Kehilla has a long history of supporting immigrants. In 1985 the synagogue declared itself a Sanctuary Congregation and became an active member of the East Bay Sanctuary Covenant, a network of faith communities engaged in helping refugees escape death squads in El Salvador. Ever since, the congregation has championed the rights of immigrants. In recent years several members have opened their homes to refugees and asylum seekers and others have served on accompaniment teams supporting them.
“We’re doing this because we have to,” said Kehilla Executive Director Michael Saxe-Taller. “Our values call us to do it. We as a congregation have taken a very strong stand in support of immigrants and refugees. When this request came, it was clear what’s happening is a travesty of justice and if we had the opportunity to do something about it, we should.”

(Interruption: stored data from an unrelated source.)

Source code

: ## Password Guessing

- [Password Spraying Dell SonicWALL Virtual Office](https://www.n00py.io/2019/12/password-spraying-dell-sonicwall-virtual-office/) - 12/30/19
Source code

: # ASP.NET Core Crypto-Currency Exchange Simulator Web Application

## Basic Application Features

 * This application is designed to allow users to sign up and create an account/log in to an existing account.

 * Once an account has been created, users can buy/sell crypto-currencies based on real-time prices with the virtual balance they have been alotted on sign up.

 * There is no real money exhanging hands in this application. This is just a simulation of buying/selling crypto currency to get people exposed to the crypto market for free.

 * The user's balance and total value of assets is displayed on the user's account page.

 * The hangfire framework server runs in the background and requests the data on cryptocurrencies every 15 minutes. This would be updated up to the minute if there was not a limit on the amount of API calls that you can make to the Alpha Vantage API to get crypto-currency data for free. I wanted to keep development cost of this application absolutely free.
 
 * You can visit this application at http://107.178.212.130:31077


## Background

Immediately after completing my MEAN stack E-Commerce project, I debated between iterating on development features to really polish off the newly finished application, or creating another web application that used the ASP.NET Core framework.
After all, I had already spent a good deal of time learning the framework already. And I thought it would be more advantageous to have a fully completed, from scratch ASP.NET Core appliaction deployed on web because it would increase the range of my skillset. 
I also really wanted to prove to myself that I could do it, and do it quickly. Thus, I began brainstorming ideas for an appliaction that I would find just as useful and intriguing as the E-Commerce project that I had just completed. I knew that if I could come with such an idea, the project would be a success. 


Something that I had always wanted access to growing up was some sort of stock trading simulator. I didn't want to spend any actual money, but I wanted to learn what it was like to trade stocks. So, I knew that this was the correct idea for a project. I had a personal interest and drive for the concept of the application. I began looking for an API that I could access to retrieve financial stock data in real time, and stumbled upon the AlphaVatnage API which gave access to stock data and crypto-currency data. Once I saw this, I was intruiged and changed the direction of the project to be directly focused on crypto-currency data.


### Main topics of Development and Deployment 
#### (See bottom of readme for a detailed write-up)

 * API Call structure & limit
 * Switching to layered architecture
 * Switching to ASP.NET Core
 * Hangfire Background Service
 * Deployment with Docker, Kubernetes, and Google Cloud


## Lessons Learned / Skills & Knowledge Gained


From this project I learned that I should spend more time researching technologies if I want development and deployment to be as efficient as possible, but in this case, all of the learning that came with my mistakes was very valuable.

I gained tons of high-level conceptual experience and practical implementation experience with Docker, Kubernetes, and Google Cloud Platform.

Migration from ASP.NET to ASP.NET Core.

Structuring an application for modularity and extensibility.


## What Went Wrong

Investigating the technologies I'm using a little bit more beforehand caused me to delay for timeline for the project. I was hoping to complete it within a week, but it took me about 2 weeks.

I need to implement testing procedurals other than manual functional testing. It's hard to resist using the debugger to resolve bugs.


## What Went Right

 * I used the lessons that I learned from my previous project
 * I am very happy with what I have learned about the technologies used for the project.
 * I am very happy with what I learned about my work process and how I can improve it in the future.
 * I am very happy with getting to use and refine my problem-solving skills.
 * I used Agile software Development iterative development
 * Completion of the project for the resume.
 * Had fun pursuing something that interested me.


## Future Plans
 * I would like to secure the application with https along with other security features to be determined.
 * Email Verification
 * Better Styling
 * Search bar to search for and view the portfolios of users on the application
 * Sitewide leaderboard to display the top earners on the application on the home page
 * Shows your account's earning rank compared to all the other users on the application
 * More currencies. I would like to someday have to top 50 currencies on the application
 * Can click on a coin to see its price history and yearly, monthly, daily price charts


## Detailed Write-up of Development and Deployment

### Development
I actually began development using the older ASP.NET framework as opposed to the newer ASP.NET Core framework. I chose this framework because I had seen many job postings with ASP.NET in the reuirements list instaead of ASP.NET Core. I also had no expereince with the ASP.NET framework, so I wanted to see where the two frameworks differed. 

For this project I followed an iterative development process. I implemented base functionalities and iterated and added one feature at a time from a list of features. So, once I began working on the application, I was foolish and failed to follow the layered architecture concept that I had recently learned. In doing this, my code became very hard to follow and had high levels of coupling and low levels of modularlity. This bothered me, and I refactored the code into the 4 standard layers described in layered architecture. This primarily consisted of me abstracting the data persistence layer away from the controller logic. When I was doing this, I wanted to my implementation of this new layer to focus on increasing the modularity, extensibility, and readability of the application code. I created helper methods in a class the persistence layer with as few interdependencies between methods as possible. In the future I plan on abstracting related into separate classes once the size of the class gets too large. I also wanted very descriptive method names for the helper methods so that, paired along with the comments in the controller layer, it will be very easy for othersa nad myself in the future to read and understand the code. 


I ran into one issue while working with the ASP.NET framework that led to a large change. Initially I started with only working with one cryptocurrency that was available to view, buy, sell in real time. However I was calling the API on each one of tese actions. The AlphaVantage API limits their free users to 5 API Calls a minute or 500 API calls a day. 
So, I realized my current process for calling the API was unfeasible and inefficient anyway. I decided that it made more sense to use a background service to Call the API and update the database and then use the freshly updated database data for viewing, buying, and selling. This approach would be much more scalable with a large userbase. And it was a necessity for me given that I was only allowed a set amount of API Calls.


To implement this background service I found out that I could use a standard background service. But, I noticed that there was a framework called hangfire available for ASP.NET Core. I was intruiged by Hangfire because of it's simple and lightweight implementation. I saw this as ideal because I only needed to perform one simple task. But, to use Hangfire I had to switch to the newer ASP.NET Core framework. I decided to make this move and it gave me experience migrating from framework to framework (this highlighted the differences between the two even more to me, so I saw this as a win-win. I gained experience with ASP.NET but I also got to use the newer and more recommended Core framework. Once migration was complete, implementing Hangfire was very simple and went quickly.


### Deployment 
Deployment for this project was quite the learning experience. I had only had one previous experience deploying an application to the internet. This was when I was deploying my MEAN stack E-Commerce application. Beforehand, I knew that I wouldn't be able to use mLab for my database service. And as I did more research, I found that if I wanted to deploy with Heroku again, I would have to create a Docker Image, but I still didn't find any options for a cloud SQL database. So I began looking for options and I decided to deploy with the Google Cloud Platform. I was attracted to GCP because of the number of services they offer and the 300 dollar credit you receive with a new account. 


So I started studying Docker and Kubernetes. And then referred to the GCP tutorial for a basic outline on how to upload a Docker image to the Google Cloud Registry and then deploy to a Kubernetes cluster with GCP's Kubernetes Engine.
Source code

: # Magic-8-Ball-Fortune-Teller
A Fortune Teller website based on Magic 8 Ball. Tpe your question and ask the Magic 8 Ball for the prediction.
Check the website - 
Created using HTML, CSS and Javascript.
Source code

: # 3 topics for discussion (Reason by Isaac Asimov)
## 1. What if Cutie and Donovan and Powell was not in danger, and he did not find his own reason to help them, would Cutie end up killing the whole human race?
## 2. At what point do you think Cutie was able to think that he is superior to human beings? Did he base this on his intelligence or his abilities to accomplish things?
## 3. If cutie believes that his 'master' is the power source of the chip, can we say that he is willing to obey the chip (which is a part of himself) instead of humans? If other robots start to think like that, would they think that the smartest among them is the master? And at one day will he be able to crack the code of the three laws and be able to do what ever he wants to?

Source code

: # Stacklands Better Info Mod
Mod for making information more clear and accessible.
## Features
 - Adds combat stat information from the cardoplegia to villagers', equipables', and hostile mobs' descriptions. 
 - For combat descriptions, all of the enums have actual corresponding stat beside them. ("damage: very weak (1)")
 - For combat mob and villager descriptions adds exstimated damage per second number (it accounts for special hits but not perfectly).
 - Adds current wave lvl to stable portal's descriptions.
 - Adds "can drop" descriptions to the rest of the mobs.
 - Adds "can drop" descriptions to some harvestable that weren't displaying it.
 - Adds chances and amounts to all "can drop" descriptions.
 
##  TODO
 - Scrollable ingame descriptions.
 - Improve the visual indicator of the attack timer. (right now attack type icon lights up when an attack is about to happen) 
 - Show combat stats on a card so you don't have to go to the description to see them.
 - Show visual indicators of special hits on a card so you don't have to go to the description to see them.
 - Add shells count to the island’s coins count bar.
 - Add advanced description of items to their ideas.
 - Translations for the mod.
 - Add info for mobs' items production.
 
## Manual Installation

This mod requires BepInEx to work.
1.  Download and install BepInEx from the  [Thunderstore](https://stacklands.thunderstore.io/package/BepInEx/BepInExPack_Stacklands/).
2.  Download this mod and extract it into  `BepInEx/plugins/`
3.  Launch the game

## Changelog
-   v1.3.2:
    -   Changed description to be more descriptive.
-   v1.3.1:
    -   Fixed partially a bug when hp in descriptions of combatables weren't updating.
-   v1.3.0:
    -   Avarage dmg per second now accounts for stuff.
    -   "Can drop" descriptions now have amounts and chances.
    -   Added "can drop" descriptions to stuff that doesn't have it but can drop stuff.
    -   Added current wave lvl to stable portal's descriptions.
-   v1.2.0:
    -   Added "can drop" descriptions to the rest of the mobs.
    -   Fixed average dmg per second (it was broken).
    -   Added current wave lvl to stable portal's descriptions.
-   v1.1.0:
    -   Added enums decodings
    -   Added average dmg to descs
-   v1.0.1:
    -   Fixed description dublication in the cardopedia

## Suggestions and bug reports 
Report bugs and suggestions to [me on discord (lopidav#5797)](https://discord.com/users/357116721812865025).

A group of immigrant advocates is working to find Luis a more permanent home in the Sacramento area, where his former employer at a Jack in the Box restaurant has agreed to give him back his old job — this time with more hours so he can afford to pay rent. He will remain on electronic monitoring with ICE, a GPS tracking device buckled around his ankle, while he continues to fight his immigration case.
Luis, who had never heard of Judaism before coming to Kehilla, said he hopes to visit a synagogue once he’s settled in to his new home.
“Frankly I have no idea of what Judaism is,” he said. “I’ve never heard anything about it. I don’t know what they preach or what this religion is about, but I can tell you the way I’ve been received here says a lot. I’m so grateful and happy.”